More names in American geography

I have mentioned the surprising influence of French on American names.  Spanish has had even more influence, but this is less surprising.  You could probably name a dozen cities with Spanish name for saints, as well as a few with common Spanish words -- Amarillo (yellow), El Paso (the pass), Las Vegas (the meadows).  Five states bear names that are plain Spanish words -- Florida (flowery), Colorado (coloured red), Montana (mountainous), California (hot), and Nevada (snow-covered) -- and others have Spanish-influenced names.  The city of Toldeo, Ohio, however, appears to have little to do with any direct Spanish influence.

France and Spain were present in North America during the early stages of settlement, which is why so much of the land's names are influenced by them rather than by German, which was the native language of more Americans than any other country (at least according to Wikipedia).  Apart from a few small communities, such as Germantown (Pennsylvania) and Germanna (Virginia), very few towns bear names of German origin, certainly nothing to match the likes of New Orleans, St. Louis, Des Moines, and Detroit in French.  The most important town with a German name, Bismarck, was so called by a railway company in the hope of attracting German investment (although North Dakota does have a high population of German settlers).

The Dutch, while constituting a much smaller portion of American immigrants than Germans, have had a major influence on American culture; but they, too, have left little influence on our landscape.  Their biggest impact came in the area they settled first, New York City, where one can find names like Harlem (originally Haarlem), Brooklyn (Breukelen), Staten Island (Staaten Eylandt), and Long Island.  Their influence extends a little to the surrounding areas, with names like the Catskills, the Schuylkill River, and Renssalaer.  Outside of New York, there are few areas of obvious Dutch influence.  One in western Michigan, where one finds the town of Holland (which still has a Dutch festival) and a number of smaller communities with Dutch names.

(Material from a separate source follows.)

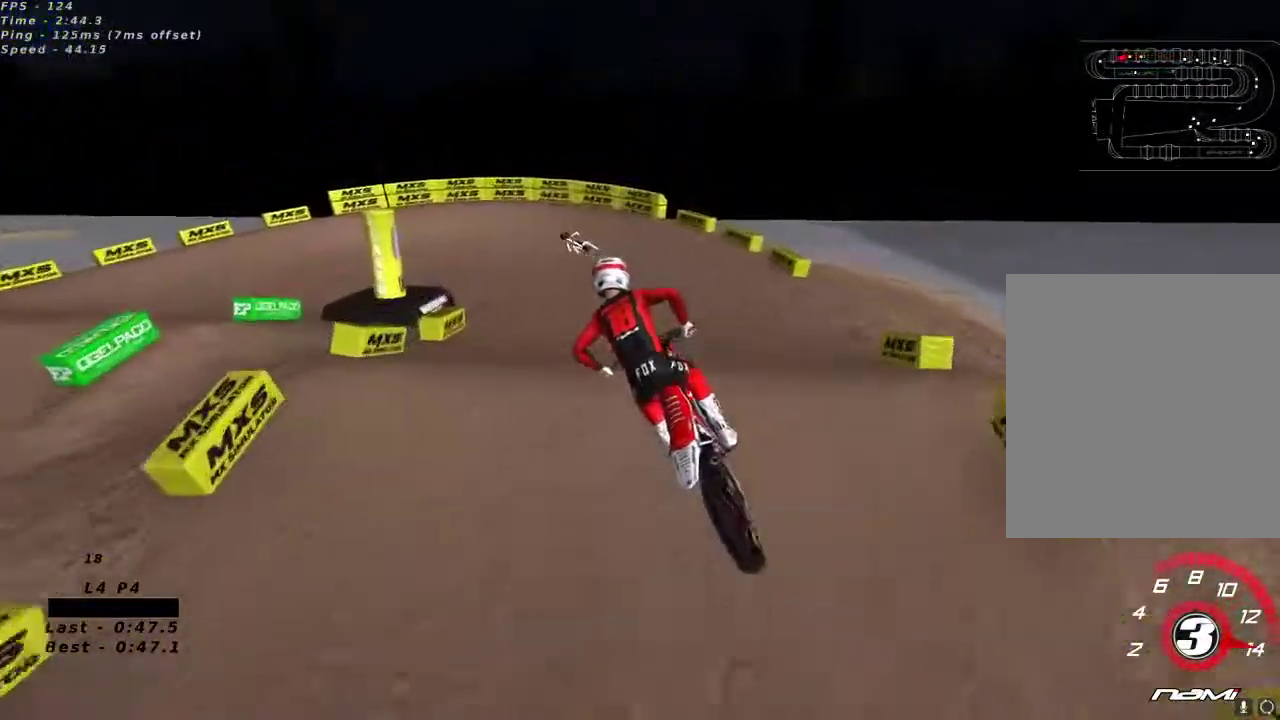
{"dt_ms": 500, "buttons": ["R2"], "left_stick": "center", "right_stick": "center", "button_events": [[350, "X", "down"], [400, "X", "up"]]}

Naturally, English names predominant in the original thirteen colonies, mixed with many names of Indian origin.  The original settlers were also fond of classical references, which is why you can visit Rome, Athens, and Corinth without leaving America (or indeed the South); Memphis and Cairo (pronounced KAY-ro) lie on the Mississippi; and Cincinnati, though named in honour of George Washington, is actually the name of an ancient Roman hero.